While Crook’s concerns don’t extend as far as believing that PRISM is “blatantly unlawful or unconstitutional,” it does appear that some NSA actions were at least mildly unlawful or unconstitutional. For example, here are two New York Times links:
- Some history on the NSA’s increasing reach, including a 2004 showdown with Justice Department lawyers who expressed doubts that some of the data mining was constitutional.

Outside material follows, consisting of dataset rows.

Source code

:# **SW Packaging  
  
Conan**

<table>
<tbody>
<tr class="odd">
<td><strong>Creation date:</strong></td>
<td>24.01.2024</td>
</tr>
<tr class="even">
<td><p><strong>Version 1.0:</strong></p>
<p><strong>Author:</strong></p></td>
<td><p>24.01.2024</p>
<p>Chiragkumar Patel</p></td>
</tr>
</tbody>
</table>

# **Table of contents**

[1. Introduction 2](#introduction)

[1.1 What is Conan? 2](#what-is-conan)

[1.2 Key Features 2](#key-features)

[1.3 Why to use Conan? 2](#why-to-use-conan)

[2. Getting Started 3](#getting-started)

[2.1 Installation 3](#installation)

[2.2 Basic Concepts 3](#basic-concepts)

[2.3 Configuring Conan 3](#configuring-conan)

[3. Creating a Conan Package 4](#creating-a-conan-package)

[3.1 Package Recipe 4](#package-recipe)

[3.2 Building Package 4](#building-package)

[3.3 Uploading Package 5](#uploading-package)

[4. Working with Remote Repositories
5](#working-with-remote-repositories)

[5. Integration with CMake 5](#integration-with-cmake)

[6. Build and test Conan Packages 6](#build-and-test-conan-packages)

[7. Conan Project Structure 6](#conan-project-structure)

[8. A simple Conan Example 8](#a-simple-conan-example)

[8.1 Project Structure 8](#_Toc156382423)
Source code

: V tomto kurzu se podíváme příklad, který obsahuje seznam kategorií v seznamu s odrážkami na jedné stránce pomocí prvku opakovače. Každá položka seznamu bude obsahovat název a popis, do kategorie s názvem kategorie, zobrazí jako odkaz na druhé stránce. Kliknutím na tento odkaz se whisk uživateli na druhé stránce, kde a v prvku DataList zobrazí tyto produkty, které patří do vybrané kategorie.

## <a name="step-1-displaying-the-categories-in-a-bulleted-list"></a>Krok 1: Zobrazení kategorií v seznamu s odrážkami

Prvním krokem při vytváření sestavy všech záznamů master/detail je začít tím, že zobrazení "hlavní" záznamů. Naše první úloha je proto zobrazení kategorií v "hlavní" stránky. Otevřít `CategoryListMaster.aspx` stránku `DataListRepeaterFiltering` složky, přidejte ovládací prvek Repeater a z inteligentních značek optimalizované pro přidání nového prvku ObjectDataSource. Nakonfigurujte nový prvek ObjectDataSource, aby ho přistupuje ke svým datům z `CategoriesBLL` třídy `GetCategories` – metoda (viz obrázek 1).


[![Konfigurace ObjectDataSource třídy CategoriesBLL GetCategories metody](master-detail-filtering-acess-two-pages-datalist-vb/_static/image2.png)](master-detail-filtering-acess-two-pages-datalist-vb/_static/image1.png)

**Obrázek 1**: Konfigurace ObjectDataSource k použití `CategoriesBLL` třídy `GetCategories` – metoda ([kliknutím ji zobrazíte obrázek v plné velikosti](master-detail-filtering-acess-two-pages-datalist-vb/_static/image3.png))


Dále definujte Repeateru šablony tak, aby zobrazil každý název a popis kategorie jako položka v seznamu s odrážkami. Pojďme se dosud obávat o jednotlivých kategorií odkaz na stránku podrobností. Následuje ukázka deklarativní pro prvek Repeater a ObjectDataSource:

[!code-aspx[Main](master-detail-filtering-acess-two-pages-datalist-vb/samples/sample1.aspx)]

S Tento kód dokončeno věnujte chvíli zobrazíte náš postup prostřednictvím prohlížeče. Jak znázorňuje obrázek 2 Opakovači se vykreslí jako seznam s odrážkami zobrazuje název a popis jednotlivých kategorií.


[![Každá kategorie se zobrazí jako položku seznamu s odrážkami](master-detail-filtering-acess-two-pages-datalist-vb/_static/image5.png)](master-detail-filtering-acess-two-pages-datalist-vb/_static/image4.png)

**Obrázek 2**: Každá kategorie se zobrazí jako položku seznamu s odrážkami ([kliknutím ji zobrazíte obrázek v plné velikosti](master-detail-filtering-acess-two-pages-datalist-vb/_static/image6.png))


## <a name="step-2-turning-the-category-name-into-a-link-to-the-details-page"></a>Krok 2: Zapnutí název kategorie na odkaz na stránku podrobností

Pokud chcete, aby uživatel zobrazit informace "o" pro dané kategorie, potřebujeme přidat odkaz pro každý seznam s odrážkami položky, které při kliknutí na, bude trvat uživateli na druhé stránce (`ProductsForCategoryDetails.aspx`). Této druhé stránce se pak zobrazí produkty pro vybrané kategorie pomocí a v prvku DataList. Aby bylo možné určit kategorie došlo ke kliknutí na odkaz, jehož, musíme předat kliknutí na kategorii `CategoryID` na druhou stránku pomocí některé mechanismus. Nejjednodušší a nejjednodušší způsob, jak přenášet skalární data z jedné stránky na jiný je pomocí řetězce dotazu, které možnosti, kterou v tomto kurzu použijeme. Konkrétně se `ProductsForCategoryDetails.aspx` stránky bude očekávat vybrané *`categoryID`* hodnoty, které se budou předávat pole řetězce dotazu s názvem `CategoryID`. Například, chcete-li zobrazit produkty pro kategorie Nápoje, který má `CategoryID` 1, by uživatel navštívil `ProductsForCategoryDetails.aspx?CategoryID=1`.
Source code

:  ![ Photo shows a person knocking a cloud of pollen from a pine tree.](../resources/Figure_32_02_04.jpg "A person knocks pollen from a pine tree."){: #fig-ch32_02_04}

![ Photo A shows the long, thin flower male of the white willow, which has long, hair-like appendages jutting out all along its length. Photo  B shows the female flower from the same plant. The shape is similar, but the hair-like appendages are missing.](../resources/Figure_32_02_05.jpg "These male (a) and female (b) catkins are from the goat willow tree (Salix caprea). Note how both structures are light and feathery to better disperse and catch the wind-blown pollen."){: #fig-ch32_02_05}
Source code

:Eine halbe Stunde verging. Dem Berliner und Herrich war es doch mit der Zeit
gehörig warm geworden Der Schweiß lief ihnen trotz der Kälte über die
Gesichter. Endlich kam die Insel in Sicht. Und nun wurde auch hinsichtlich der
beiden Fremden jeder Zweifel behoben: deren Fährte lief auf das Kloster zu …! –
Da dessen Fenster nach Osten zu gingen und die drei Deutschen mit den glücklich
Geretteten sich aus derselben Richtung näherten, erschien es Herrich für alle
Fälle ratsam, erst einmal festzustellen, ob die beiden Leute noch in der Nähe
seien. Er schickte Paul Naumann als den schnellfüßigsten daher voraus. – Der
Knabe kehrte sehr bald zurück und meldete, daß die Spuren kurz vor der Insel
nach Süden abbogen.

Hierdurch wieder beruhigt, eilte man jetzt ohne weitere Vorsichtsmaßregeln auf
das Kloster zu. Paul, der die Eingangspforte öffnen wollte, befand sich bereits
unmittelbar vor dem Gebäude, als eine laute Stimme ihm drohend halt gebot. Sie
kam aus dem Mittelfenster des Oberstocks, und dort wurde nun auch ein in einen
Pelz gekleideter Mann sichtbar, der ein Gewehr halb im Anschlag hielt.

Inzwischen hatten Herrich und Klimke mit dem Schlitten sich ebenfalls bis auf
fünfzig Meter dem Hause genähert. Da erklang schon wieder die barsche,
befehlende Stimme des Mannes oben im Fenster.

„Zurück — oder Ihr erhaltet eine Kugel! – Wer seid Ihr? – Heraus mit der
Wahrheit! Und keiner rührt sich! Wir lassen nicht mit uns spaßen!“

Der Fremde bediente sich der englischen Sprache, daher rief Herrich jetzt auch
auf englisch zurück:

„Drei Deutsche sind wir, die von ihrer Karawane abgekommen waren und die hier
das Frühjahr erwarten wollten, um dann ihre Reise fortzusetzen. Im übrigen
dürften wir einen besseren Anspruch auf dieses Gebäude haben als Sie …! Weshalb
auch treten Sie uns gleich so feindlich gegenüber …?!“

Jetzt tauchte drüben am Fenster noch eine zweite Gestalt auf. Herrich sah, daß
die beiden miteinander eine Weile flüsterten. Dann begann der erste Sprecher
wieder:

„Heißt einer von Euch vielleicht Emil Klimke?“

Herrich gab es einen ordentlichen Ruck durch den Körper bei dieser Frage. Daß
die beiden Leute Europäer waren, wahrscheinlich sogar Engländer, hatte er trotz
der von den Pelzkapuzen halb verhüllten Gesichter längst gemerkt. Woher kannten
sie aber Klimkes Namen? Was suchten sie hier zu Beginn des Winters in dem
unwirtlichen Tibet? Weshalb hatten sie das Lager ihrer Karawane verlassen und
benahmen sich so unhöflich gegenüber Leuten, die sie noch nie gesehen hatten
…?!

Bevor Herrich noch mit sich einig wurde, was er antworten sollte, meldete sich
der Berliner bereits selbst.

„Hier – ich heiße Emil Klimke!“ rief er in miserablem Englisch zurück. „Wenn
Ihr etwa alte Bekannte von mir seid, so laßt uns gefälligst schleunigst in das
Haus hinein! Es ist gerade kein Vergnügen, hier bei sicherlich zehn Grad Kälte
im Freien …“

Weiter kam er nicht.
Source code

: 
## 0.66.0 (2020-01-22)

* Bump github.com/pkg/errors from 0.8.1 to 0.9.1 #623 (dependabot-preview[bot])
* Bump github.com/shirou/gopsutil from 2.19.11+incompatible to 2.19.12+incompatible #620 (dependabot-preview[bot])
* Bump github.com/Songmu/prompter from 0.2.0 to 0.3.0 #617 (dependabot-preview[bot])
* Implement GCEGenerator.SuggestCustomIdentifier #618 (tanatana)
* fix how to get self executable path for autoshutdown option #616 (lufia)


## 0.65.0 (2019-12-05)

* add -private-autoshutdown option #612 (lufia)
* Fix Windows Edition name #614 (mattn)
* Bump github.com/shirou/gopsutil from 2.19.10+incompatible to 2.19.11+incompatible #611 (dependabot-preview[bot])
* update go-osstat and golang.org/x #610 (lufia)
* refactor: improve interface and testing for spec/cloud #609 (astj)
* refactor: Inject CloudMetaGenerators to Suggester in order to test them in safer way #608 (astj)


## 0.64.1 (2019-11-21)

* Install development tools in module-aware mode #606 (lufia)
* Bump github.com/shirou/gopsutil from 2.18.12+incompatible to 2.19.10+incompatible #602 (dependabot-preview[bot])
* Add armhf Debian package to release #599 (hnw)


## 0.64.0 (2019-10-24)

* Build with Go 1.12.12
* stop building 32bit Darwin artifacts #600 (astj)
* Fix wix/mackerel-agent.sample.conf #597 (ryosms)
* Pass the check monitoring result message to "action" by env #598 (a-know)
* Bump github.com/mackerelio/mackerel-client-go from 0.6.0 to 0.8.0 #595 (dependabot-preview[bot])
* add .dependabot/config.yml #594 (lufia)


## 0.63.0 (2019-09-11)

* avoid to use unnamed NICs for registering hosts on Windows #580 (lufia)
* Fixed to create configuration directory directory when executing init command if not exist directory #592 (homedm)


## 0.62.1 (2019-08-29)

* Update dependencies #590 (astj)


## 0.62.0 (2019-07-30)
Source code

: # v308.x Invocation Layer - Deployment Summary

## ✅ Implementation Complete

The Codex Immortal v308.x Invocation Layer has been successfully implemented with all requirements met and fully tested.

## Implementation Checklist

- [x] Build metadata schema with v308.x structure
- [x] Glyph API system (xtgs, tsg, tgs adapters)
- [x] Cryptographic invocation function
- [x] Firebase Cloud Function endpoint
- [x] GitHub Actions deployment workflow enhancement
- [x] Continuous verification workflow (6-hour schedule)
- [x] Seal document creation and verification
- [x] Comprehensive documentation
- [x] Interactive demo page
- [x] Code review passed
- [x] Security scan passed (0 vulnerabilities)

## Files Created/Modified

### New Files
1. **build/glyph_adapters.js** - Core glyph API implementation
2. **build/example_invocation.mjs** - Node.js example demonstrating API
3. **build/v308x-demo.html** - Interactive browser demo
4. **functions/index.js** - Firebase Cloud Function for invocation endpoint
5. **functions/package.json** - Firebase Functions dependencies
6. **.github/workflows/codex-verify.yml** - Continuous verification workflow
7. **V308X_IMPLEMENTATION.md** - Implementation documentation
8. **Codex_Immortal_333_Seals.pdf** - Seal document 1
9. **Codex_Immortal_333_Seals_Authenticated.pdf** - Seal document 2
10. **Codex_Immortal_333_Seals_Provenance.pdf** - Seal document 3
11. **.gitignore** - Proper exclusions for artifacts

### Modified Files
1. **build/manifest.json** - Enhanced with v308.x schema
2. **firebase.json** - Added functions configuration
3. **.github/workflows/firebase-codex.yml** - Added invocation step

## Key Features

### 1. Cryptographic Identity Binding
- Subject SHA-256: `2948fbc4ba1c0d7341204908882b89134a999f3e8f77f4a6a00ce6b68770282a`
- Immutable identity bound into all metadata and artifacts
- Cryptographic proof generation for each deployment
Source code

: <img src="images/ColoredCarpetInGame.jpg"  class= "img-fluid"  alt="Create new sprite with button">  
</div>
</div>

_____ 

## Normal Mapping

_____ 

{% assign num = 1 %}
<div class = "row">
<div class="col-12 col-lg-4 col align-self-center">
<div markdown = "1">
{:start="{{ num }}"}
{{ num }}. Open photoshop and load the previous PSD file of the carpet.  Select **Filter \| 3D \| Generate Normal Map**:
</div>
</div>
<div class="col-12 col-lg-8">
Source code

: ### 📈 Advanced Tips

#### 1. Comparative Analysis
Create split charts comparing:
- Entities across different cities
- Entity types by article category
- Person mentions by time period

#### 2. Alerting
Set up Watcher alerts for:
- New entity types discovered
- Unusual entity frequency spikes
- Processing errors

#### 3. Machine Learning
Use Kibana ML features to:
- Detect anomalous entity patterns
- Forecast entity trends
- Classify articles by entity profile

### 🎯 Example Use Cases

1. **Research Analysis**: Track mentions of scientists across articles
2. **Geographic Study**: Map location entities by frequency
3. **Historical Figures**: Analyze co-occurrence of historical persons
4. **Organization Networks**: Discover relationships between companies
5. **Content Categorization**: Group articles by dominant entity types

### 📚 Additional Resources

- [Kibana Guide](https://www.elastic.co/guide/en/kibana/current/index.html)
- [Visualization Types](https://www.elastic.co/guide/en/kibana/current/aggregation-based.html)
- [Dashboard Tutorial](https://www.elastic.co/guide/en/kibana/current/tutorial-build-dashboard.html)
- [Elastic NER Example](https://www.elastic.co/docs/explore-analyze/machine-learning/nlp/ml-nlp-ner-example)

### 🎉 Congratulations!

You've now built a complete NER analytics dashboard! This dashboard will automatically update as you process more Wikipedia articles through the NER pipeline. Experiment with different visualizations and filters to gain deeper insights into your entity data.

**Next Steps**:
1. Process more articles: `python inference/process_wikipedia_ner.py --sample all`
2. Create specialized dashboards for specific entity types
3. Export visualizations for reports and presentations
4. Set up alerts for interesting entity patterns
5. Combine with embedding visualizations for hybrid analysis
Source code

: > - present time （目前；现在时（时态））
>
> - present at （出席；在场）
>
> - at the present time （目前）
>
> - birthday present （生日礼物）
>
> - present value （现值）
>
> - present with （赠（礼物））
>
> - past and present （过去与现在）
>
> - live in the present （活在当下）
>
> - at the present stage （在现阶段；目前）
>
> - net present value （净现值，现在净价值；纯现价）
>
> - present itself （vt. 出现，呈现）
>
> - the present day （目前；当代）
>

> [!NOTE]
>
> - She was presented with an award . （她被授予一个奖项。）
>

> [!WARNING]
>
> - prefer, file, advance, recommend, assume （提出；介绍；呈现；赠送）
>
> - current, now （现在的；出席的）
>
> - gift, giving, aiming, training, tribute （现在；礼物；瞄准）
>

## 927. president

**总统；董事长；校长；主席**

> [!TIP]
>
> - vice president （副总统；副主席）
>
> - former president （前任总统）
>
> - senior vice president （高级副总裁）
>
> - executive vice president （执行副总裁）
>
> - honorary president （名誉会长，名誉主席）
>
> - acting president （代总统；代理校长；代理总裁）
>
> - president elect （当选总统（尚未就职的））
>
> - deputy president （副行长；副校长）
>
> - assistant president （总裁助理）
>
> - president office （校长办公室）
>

- Reports from unnamed government officials – seemingly backed by vague admissions from the Justice Department – of activities that “went beyond the broad legal limits established by Congress.”
The second NYT article above is from April, 2009. It was re-reported by ZeroHedge in this post, which is worth a look especially if you haven’t watched the NSA scene in Good Will Hunting for awhile.
Other interesting reports dredged up from the past include what appear to be blatant lies by National Intelligence Director James Clapper (read this account by Jacob Sullum, h/t Café Hayek), telephone companies (see this ZH post) and Internet companies (ZH again). Of course, it seems that telephone and Internet companies may have been required by the government to lie, as discussed yesterday in this Wall Street Journal article.
And more links that may be of interest:
- Read this ZH post for survey evidence (from the Pew Research Center) that the majority of Americans aren’t bothered by NSA spying (not surprising, right?) and this collection of links on Café Hayek for a heavy dose of why we should be bothered. (Update: Maybe I should have been surprised – ZH just linked to a Gallup poll showing the tide is turning. We’re now hearing that 53% of Americans disapprove of the government’s Internet snooping, 37% approve and 10% have no opinion.)
- Read this Arnold Kling post to learn why the surveillance revelations are uncomfortable for all, including the separate sources of “uncomfort” for libertarians, progressives and conservatives (the last one draws on Kling’s Three-Axes Model, which I think is really interesting).
- For the humorous side, here are photos, cartoons, suggested Facebook settings, and an e-mail from your friendly surveillance system (all of these from ZH contributors).
- And still drawing on ZH, here are Ron Paul’s thoughts and Tyler Durden’s reporting on who’s who in the surveillance contracting community.
- Last but not least, here’s the first Edward Snowden interview (with Glenn Greenwald of the Guardian), a second interview (with the South China Morning Post) published late last night, and the Cliff Notes version (27 Snowden quotes compiled by Michael Snyder).